- Theatrical release poster
- Directed by: Martin Joseph
- Written by: Jomon John Linto Devasia
- Produced by: Mukesh R. Mehta C.V. Sarathi
- Starring: Shane Nigam
- Cinematography: P. M. Unnikrishnan
- Edited by: V. S. Vinayak
- Music by: Sreerag Saji
- Production companies: E4 Entertainment Bedtime Stories
- Release date: 8 May 2026;
- Running time: 128 minutes
- Country: India
- Language: Malayalam

= Dridam =

Dridam is a 2026 Indian Malayalam-language crime thriller film directed by Martin Joseph and produced by Mukesh R. Mehta and C. V. Sarathi under the banner E4 Entertainment. Presented by Jeethu Joseph, the film stars Shane Nigam in the lead role, with Shobi Thilakan, Krishna Praba, Dinesh Prabhakar, Abhiram Radhakrishnan and Kottayam Ramesh in supporting roles. Dridam was theatrically released on 8 May 2026.

== Plot ==
Vijay Radhakrishnan, a newly appointed Sub-Inspector, is posted to the Kuzhinilam Police Station in Idukki district. Shortly after his arrival, a severed human hand is discovered in a plantation, leading police to a mutilated corpse whose identity remains unknown. Around the same time, the station investigates a robbery at Aanamala Finance, a lending company unpopular among local residents due to its predatory practices.

The investigation becomes more complex when a second body is recovered from a nearby dam. Forensic examination indicates that both victims were killed in a similar manner, suggesting a connection between the murders.

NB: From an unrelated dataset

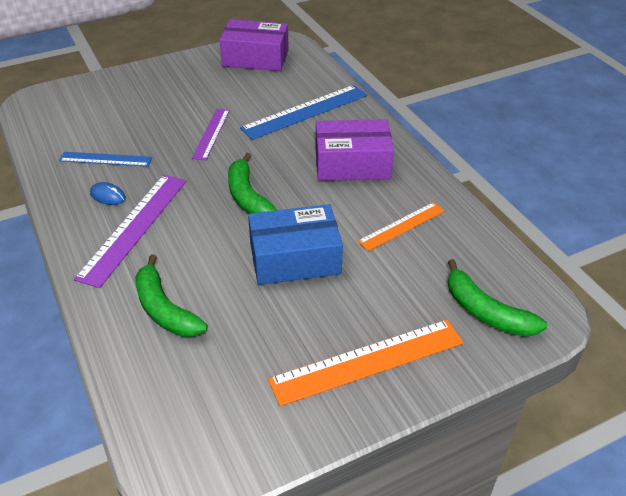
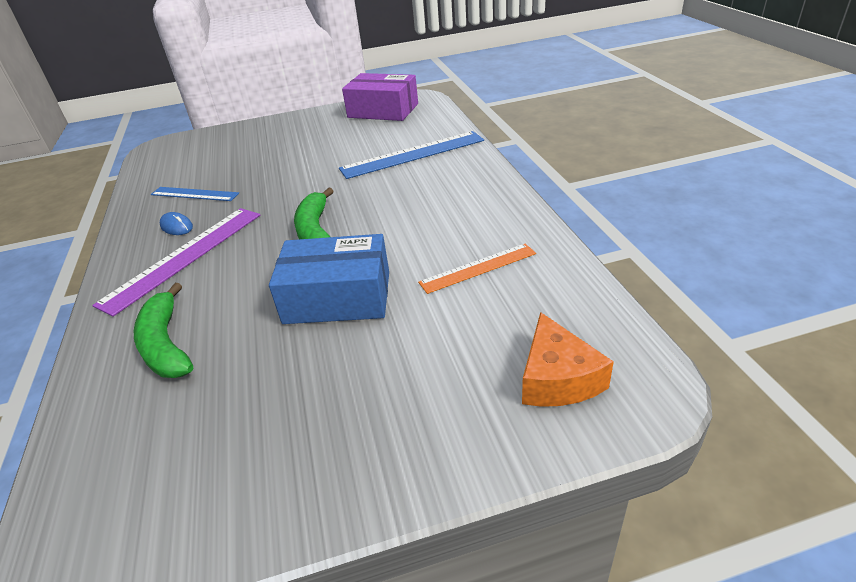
camera: 15 degrees right, 5 degrees down
(211, 133) = (308, 173): purple ruler -> none
(352, 164) = (443, 202): purple box -> none
(367, 361) = (374, 430): orange ruler -> none
(486, 312) = (557, 378): green banana -> orange cheese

Later, acting on information received from a local source, Vijay and his team discover a third body buried in a plantation. The victim is found holding a gold ornament that is identified as property stolen during the Aanamala Finance robbery.

Police identify the deceased as a migrant labourer from Tamil Nadu and learn that he had been working with three other labourers who disappeared after the robbery. Investigators initially conclude that the four labourers committed the theft and that internal disputes over the stolen gold led to a series of killings, leaving one survivor who escaped with the loot. Vijay begins searching for the presumed remaining suspect.

The case takes a new direction when a goldsmith reports that a woman attempted to sell a necklace linked to the stolen gold. Vijay traces the woman and discovers that she had recently purchased medication commonly prescribed to stroke patients. Further inquiries reveal a connection between the woman and the bedridden mother of a police officer at Vijay's station. Vijay's suspicions are strengthened when he learns that the officer's wife uses the same distinctive ringtone that had been heard on the woman's phone.

Vijay subsequently uncovers evidence implicating members of his own police team. The officers had accidentally killed one of the migrant labourers during an unofficial interrogation. To conceal their involvement, they orchestrated a cover-up, framing the labourers for the Aanamala Finance robbery, stealing the gold for themselves, and murdering the remaining labourers to eliminate witnesses.

When confronted, the officers admit their actions and attempt to persuade Vijay to remain silent and share in the stolen wealth. Vijay refuses and a violent confrontation follows. After defeating the corrupt officers, he ensures their arrest and recovers the stolen gold. The conspiracy is exposed, and justice is delivered for the murdered labourers.

== Release ==

=== Theatrical ===
Dridam was released in theatres on 8 May 2026.

=== Home media ===
The film began streaming on Disney+ Hotstar from 12 June 2026.

== Reception ==
Goutham S of Pinkvilla gave 2 out of 5 stars, writing that "Despite its shortcomings, Dridam has enough going for it to keep an average viewer mildly engaged. However, the freshness and originality a mystery thriller requires to fully captivate its audience are largely missing, which affects the overall experience even on OTT platforms". S. R. Praveen of The Hindu wrote that "Despite initial promise, ‘Dridam’ falters under the weight of clichéd storytelling and excessive violence, failing to deliver the suspense and depth expected from the genre". Anandu Suresh of The Indian Express gave 1.5 out of 5 stars, writing "Considering that the Shane Nigam-starrer often attempts to be a police procedural, there is an abundance of dialogues, and most of it sounds soulless and uninspired". Sajin Shrijith of The Week gave 3.5 out of 5 stars, writing "For a change, it's refreshing to see a police hero who doesn't have any vices or doesn't suffer from a triggering trauma from a past tragedy. Shane Nigam's new film creates this impressive smoke-and-mirrors effect that enhances the impact of the finale".